**Your task**
Return the lines from the beginning of the records up to and including the line with "Диапазон температур", reproduced character for character.

◆ ◆ ◆ ◆ ◆ ◆ ◆

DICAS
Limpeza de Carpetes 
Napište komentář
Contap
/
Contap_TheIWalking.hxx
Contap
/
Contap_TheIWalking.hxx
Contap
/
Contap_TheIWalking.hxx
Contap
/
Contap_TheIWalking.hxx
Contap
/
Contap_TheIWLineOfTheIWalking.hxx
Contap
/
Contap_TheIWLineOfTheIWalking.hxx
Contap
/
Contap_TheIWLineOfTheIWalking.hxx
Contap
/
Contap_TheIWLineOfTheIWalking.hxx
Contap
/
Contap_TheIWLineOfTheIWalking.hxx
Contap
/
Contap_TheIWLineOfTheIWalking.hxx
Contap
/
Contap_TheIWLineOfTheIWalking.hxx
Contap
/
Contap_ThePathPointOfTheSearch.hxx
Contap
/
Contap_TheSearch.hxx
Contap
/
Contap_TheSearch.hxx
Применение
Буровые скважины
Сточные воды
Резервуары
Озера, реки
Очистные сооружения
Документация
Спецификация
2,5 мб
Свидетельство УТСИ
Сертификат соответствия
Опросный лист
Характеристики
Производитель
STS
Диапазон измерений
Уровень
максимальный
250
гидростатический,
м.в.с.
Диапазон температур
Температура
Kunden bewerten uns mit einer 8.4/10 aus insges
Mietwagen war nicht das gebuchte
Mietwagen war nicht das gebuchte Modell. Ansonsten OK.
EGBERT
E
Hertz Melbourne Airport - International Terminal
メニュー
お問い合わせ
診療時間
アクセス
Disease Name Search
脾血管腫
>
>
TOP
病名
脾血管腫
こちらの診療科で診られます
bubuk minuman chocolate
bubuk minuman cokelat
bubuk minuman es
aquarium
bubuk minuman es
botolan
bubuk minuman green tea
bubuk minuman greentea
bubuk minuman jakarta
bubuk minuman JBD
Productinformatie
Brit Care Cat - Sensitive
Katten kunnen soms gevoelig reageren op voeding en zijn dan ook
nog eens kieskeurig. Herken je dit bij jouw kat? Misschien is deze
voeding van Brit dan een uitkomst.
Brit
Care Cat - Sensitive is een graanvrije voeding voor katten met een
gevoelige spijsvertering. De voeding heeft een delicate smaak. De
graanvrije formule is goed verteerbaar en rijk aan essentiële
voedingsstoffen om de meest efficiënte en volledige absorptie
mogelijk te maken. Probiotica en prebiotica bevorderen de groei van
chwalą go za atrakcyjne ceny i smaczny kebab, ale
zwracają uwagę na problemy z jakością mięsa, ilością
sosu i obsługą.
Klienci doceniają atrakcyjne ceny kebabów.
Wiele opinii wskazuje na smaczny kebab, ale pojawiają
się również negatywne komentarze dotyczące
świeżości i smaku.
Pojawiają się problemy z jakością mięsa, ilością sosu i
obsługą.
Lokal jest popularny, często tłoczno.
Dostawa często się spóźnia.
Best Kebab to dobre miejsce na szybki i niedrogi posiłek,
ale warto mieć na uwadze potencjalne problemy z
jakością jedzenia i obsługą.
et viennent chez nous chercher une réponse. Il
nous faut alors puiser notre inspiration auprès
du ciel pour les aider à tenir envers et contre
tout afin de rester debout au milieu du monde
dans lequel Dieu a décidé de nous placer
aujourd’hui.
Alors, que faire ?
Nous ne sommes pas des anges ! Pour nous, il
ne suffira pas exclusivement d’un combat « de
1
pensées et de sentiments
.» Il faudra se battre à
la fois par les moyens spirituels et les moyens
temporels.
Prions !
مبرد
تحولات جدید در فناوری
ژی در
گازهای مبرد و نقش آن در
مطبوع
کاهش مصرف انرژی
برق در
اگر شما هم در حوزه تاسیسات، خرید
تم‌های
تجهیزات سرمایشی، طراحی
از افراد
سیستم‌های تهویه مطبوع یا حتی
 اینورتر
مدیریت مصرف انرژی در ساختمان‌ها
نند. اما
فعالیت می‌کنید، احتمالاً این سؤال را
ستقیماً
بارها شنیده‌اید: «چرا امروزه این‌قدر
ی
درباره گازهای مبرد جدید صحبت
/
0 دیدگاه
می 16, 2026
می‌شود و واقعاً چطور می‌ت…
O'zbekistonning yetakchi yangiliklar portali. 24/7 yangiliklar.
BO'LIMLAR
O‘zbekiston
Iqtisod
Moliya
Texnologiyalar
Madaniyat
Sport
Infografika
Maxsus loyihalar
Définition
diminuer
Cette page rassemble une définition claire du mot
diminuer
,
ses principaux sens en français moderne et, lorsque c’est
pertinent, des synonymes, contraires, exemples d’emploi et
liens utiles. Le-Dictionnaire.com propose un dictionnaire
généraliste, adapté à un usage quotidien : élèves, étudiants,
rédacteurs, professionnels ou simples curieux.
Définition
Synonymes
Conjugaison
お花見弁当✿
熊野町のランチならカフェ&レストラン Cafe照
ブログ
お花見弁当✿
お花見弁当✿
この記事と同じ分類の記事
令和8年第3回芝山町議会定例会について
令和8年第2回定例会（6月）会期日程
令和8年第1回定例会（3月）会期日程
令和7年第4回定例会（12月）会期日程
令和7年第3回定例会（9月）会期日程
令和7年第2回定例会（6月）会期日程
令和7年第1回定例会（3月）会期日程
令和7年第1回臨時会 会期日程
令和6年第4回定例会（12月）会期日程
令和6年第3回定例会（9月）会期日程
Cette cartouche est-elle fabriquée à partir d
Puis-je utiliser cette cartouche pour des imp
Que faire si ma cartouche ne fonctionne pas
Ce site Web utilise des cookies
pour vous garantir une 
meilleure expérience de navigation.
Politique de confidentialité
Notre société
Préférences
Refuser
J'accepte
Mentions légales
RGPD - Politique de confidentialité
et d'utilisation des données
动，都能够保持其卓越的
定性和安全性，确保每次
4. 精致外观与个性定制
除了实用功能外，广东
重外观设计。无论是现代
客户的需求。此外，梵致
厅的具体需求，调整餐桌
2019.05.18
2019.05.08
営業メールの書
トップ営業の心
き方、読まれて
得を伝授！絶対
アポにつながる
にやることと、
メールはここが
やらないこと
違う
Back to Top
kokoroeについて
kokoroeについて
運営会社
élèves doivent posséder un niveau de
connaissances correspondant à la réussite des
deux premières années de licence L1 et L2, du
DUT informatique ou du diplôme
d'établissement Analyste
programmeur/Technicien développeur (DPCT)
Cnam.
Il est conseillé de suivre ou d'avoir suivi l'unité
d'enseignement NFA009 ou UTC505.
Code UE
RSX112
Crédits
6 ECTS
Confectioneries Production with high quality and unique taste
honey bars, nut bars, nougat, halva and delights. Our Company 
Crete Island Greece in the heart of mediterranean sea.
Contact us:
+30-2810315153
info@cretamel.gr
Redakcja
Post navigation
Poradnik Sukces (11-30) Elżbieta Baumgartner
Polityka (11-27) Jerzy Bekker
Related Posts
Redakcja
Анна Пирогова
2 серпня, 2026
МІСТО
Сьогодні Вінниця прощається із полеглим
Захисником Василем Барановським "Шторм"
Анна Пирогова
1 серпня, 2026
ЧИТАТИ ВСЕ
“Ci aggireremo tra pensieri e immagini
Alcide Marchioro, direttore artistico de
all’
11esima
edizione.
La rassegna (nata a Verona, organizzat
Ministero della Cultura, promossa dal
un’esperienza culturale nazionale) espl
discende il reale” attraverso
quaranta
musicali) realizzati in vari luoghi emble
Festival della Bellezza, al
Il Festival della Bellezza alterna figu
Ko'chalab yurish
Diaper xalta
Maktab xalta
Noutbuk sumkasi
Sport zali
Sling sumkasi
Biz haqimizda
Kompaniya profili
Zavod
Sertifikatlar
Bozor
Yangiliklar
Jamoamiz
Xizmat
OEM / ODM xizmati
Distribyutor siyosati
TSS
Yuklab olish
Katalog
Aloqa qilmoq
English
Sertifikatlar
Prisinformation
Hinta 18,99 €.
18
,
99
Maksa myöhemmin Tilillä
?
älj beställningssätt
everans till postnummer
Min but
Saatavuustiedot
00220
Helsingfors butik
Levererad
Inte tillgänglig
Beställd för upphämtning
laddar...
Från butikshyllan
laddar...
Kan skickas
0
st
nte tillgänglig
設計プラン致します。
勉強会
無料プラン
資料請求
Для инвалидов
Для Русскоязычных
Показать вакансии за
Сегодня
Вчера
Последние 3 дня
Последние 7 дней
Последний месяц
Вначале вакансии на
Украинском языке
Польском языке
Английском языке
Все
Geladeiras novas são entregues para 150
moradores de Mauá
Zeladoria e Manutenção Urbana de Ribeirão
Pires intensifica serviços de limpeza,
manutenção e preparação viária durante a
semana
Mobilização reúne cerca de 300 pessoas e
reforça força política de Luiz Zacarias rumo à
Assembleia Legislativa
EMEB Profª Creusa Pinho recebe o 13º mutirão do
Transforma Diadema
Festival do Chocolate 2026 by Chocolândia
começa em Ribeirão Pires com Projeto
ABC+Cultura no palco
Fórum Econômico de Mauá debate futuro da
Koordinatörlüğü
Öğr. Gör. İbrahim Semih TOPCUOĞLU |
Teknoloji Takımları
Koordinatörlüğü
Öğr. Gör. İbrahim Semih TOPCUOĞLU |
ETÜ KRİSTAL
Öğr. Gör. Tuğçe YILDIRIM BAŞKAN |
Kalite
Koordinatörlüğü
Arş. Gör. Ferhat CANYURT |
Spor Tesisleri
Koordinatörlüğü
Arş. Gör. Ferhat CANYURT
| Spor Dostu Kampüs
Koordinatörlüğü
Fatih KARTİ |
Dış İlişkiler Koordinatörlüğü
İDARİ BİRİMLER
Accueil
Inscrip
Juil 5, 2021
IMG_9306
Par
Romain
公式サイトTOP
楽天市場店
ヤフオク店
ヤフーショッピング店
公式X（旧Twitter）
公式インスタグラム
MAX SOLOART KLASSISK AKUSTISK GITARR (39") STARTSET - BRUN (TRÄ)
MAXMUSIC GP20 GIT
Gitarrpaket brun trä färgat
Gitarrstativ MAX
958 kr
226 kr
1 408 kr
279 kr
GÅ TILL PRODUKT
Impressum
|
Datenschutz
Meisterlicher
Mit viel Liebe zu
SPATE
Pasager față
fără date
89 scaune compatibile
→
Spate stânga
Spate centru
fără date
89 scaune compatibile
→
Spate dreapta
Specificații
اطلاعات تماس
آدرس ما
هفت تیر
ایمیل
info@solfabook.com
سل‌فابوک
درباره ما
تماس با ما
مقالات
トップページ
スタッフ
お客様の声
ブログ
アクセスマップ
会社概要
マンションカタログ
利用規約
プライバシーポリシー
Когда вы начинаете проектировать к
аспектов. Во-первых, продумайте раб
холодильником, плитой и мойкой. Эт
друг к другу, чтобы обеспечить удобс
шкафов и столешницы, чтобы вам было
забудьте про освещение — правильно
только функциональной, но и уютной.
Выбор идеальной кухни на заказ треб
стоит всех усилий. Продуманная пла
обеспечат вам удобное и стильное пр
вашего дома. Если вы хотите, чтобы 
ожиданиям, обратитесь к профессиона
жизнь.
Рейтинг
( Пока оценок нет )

◆ ◆ ◆ ◆ ◆ ◆ ◆

**Response**
DICAS
Limpeza de Carpetes 
Napište komentář
Contap
/
Contap_TheIWalking.hxx
Contap
/
Contap_TheIWalking.hxx
Contap
/
Contap_TheIWalking.hxx
Contap
/
Contap_TheIWalking.hxx
Contap
/
Contap_TheIWLineOfTheIWalking.hxx
Contap
/
Contap_TheIWLineOfTheIWalking.hxx
Contap
/
Contap_TheIWLineOfTheIWalking.hxx
Contap
/
Contap_TheIWLineOfTheIWalking.hxx
Contap
/
Contap_TheIWLineOfTheIWalking.hxx
Contap
/
Contap_TheIWLineOfTheIWalking.hxx
Contap
/
Contap_TheIWLineOfTheIWalking.hxx
Contap
/
Contap_ThePathPointOfTheSearch.hxx
Contap
/
Contap_TheSearch.hxx
Contap
/
Contap_TheSearch.hxx
Применение
Буровые скважины
Сточные воды
Резервуары
Озера, реки
Очистные сооружения
Документация
Спецификация
2,5 мб
Свидетельство УТСИ
Сертификат соответствия
Опросный лист
Характеристики
Производитель
STS
Диапазон измерений
Уровень
максимальный
250
гидростатический,
м.в.с.
Диапазон температур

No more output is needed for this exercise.